Manufacturers of keychain tools are aware of TSA rules, which depend on the definition of a blade and sharp. In this case, the manufacturer claims it meets TSA requirements.

Best of all, the MOCA keychain tool is TSA-friendly so you can take it with you into any airport on all your adventures.

In general, you can check the manufacturer webpages of the specific tool you are considering to see if they make such a claim.

  • But how do we know if they specified TSA approved meant ok for on-bag or ok for in luggage? – Andrew.Wolphoe Nov 13 '17 at 13:30
  • @Munucial Because you can check-in any knife, so it would be pointless to approve that. – user71659 Nov 13 '17 at 15:53

There is no approval scheme for specific products.
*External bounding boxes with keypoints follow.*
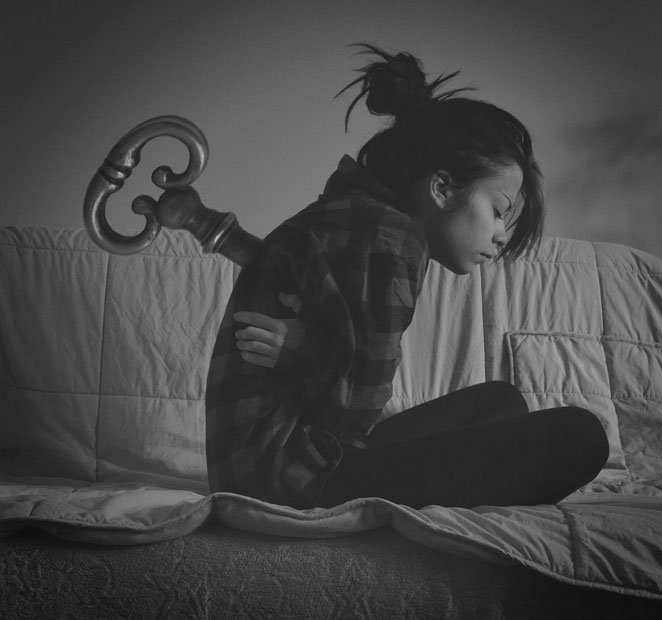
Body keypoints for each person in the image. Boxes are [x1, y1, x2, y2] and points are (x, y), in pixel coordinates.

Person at [182, 45, 609, 509]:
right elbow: (352, 417)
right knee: (581, 435)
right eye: (499, 210)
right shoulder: (391, 239)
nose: (501, 235)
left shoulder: (354, 213)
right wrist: (305, 351)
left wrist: (307, 347)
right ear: (441, 188)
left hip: (282, 460)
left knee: (501, 402)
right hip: (296, 478)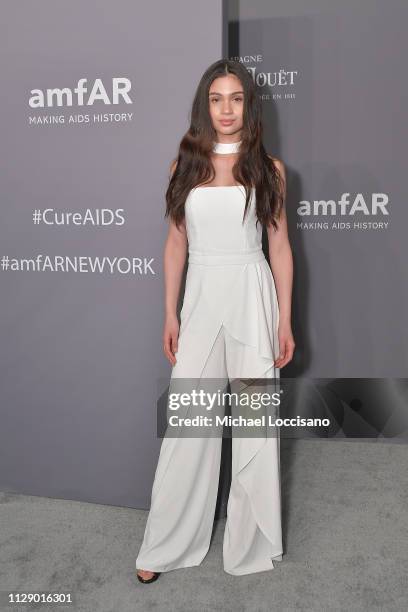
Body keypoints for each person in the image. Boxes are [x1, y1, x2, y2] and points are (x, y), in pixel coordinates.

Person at [136, 59, 295, 583]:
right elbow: (176, 243)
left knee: (253, 424)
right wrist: (170, 312)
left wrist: (285, 321)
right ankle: (165, 544)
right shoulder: (182, 165)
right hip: (200, 300)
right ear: (204, 105)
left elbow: (279, 245)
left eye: (236, 98)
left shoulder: (269, 170)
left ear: (249, 106)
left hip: (253, 296)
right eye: (216, 98)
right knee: (188, 426)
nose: (226, 109)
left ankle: (249, 544)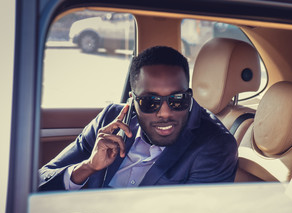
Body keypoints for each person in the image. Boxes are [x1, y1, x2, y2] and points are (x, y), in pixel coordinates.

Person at [38, 46, 238, 191]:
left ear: (189, 95)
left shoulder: (214, 145)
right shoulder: (109, 119)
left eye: (177, 100)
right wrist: (87, 167)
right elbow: (39, 181)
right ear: (132, 100)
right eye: (150, 102)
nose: (165, 113)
There are published guidelines which the TSA can (and does) change as they see fit. If the product clearly meets the guidelines in play at the time of inspection, it’s likely, but not guaranteed, to be accepted. TSA agents have the final say. You have no grounds for dispute, despite what some manufacturers imply.

In this case, the question of blade is the most significant. Bladed tools are not permitted for carry on, with some very limited exceptions (scissors under 4 inches from the pivot,at the time of writing).

It is not the manufacturers determination of what constitutes a blade, nor yours, that counts.

So, the rather dull outcome is - if you’re happy to risk losing a $10 tool, you can try. If you’re not, and have checked baggage anyway, pack it in there.

(As an example of manufacturers being potentially misleading, Leatherman lists ‘TSA Approved’ products, whilst the TSA themselves simply state that ‘Leatherman tools aren’t permitted for carry on’. The manufacturer adds a footnote saying they will not pay compensation for confiscation. That suggest they know they cannot stand by their assertion of approval).